A team of international scientists from the University of Tuebingen and the Max Planck Institute for the Science of Human History in Germany analyzed the DNA of 90 Egyptian mummies dating from approximately 1400 BCE to 400 CE.
Amazingly, the team’s findings revealed that the mummies’ closest kin were ancient farmers from the Levant – a historical term for a large geographic area in the eastern Mediterranean that includes Israel and Jordan.
The study, published in Nature, also claims that ancient Egyptians were closely related to Neolithic populations from the Anatolian Peninsula, an area made up of the majority of modern-day Turkey and Europe.

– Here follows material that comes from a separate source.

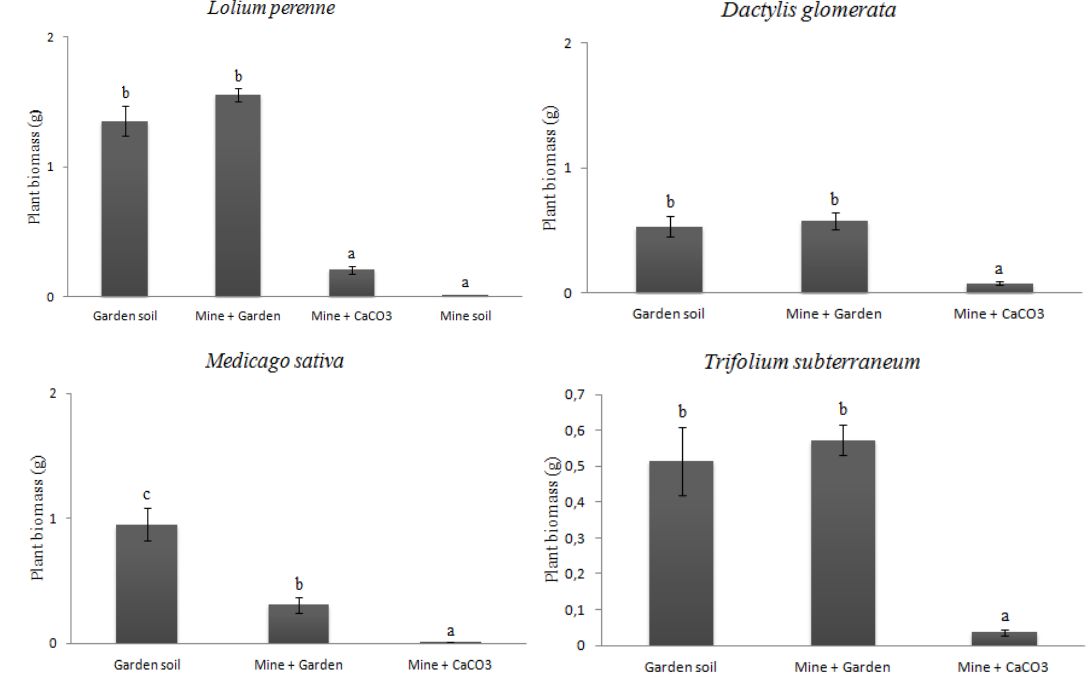
! Figure 5. Aboveground biomass (mean ± SE) in each treatment at the end of the mixture of species experiment. Di ff erent letters above the bars mean significant di ff erences between each soil type after ANOVA and Tukey post hoc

“The genetics of the Abusir el-Meleq community did not undergo any major shifts during the 1,300-year timespan we studied, suggesting that the population remained, genetically, relatively unaffected by foreign conquest and rule,” said Wolfgang Haak, from the Max Planck Institutes.
What is perhaps even more interesting is the revelation that modern Egyptians are closer to sub-Saharan African populations than their ancient counterparts, a finding which Stephan Schiffels of the Max Planck Institutes believes was caused by “an increase in Sub-Saharan African gene flow into Egypt within the last 1,500 years.”
The research cited improved mobility down the Nile River, increased long-distance trade between sub-Saharan Africa and Egypt, and the trans-Saharan slave trade that began around 1,300 years ago.
Some 151 mummified remains were initially sampled from the archaeological site of Abusir el-Meleq, along the Nile River in Middle Egypt.
Mitochondrial genomes, DNA passed from mother to child, were recovered from 90 mummies while rare genome-wide datasets, the DNA of both parents, were acquired from three mummies.
Acquisition of detailed nuclear DNA has traditionally been difficult due to contamination issues. For this study, researchers carefully screened the DNA to rule out contamination from anyone who had handled the mummies since their excavation a century ago.